When making a decision, maximisers take considerable time and effort searching for all relevant information to ensure any decision is optimal. Sufficers tend to take much less time to decide, quickly making a choice that they are happy will be ‘good enough’. Maximisers might sometimes make better decisions but this doesn’t guarantee their choices will make them happy as they will continue to torture themselves with the agitating idea that the other choice might have been better. Sufficers don’t do this.

It’s clear some people actually cause themselves much unrest making decisions. It’s interesting to consider the possible emotion and thought-processes behind this.

So when there is a choice and a decision to be made, what do you do?

Obviously how potentially life-changing the decision is, is likely to have an impact on your approach. Deciding which flavour ice-cream you are going to have is quite different from deciding whether to accept a job in another country.

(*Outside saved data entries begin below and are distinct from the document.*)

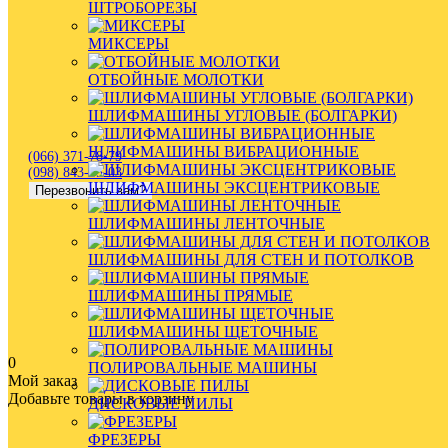
ШТРОБОРЕЗЫ
МИКСЕРЫ
ОТБОЙНЫЕ МОЛОТКИ
ШЛИФМАШИНЫ УГЛОВЫЕ (БОЛГАРКИ)
ШЛИФМАШИНЫ ВИБРАЦИОННЫЕ
(066) 371-78-79
(098) 843-35-03
ШЛИФМАШИНЫ ЭКСЦЕНТРИКОВЫЕ
Перезвонить вам?
ШЛИФМАШИНЫ ЛЕНТОЧНЫЕ
ШЛИФМАШИНЫ ДЛЯ СТЕН И ПОТОЛКОВ
ШЛИФМАШИНЫ ПРЯМЫЕ
ШЛИФМАШИНЫ ЩЕТОЧНЫЕ
0
ПОЛИРОВАЛЬНЫЕ МАШИНЫ
Мой заказ
Добавьте товары в корзину
ДИСКОВЫЕ ПИЛЫ
ФРЕЗЕРЫ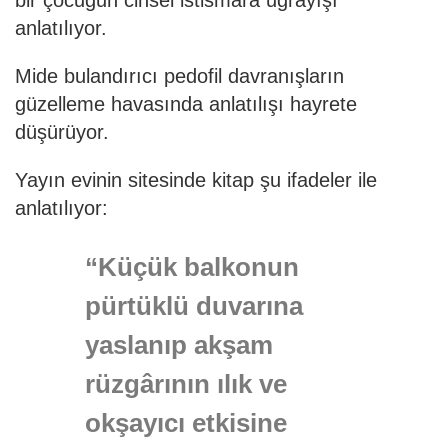
anlatılıyor.
Mide bulandırıcı pedofil davranışların
güzelleme havasında anlatılışı hayrete
düşürüyor.
Yayın evinin sitesinde kitap şu ifadeler ile
anlatılıyor:
“Küçük balkonun
pürtüklü duvarına
yaslanıp akşam
rüzgârının ılık ve
okşayıcı etkisine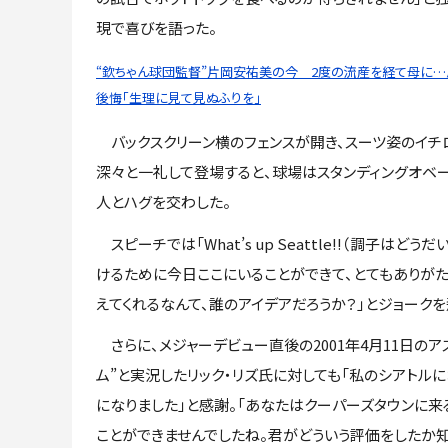
現で喜びを語った。
“欽ちゃん球団監督”片岡安祐美の今 2度の流産を経て母に
後悔「生理に見て見ぬふりを」
バックスクリーン横のフェンスが開き、スーツ姿のイチ
深々と一礼して登場すると、球場はスタンディングオベ
人とハグを交わした。
スピーチでは「What’s up Seattle!!（調子は
けるために今日ここにいることができて、とてもありがた
えてくれるなんて、誰のアイデアだろうか？」とジョークを
さらに、メジャーデビュー直後の2001年4月11日の
ム”と実況したリック・リズ氏に対しても「私のシアトル
になりました」と感謝。「あなたはクーパーズタウンに
ことができませんでしたね。君がどういう評価をしたか知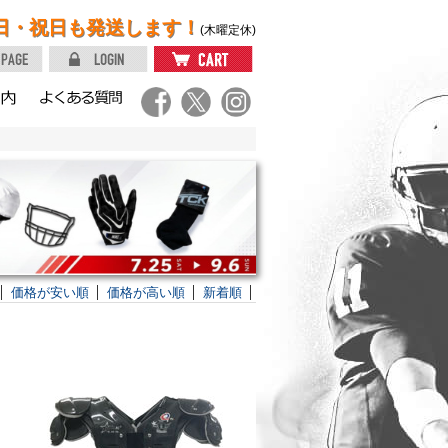
日・祝日も発送します！
(木曜定休)
価格が安い順
価格が高い順
新着順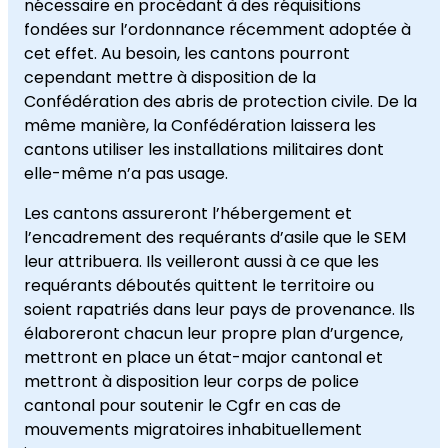
nécessaire en procédant à des réquisitions
fondées sur l’ordonnance récemment adoptée à
cet effet. Au besoin, les cantons pourront
cependant mettre à disposition de la
Confédération des abris de protection civile. De la
même manière, la Confédération laissera les
cantons utiliser les installations militaires dont
elle-même n’a pas usage.
Les cantons assureront l’hébergement et
l’encadrement des requérants d’asile que le SEM
leur attribuera. Ils veilleront aussi à ce que les
requérants déboutés quittent le territoire ou
soient rapatriés dans leur pays de provenance. Ils
élaboreront chacun leur propre plan d’urgence,
mettront en place un état-major cantonal et
mettront à disposition leur corps de police
cantonal pour soutenir le Cgfr en cas de
mouvements migratoires inhabituellement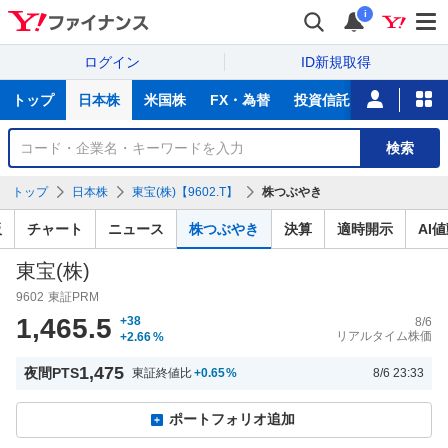
i
ログイン
ID新規取得
主
トップ
日本株
米国株
FX・為替
投資信託
ニュース
な
サ
銘
検索
ー
柄
ビ
を
トップ
日本株
東宝(株)【9602.T】
株つぶやき
ス
検
索
板
チャート
ニュース
株つぶやき
決算
適時開示
AI
東宝(株)
9602
東証PRM
1,465.5
+38
8/6
リアルタイム株価
+2.66
%
1,475
夜間PTS
東証終値比
+0.65
%
8/6 23:33
ポートフォリオ追加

I would assume the latter decision would require more time and detailed consideration for most people. But huge life choices don’t come along that often. Most decisions are relatively minor but I still see some people manage to torture themselves with these!

I guess it could be argued that when a decision (big or small) is a dilemma, it is because both choices have both pros and cons. When this is so, do you go round and round with ‘yes buts’ hoping that lots of thinking will deliver a clear way forward? Does the idea that you might have to let go of a ‘positive’ or accept a negative make you ‘squeeze’ thinking hoping for a solution that includes only positives? Do you still feel in control while the decision remains unmade and resistant to the moment the decision is made so you no longer have control over the choices? Do you scrapple around for other factors that you could add into the dilemma – however tenuously – in a ‘making decisions’ version of catastrophising?  Do you actually feel tortured by the idea that there is definitely a ‘right’ or ‘best’ decision and that is what you need to be sure of? Do you feel some relief once the decision has been made but maybe continue to unsettle yourself with ‘what ifs’?

I have come to believe that the investment in decisions is easily overdone. The best decisions are probably made by looking at all considerations, going for the choice that seems the most beneficial (this might be down to a ‘gut reaction’ which could be perceived as the culmination of all factors being processed unconsciously!)  and then making the absolute most of the choice you made by committing to it fully and leaving the other choice/s well and truly behind you! If a decision is hard to make because it’s a close call, chances are both options can be ‘made the best of’!

Nobody can every know how the future will unfold. When we hold faith that we’re going to make the most of whatever comes along, we are far less likely to ruminate on ‘what could have beens’. So make your decision and trust you’ll be just fine and if you’re not, know you will cope!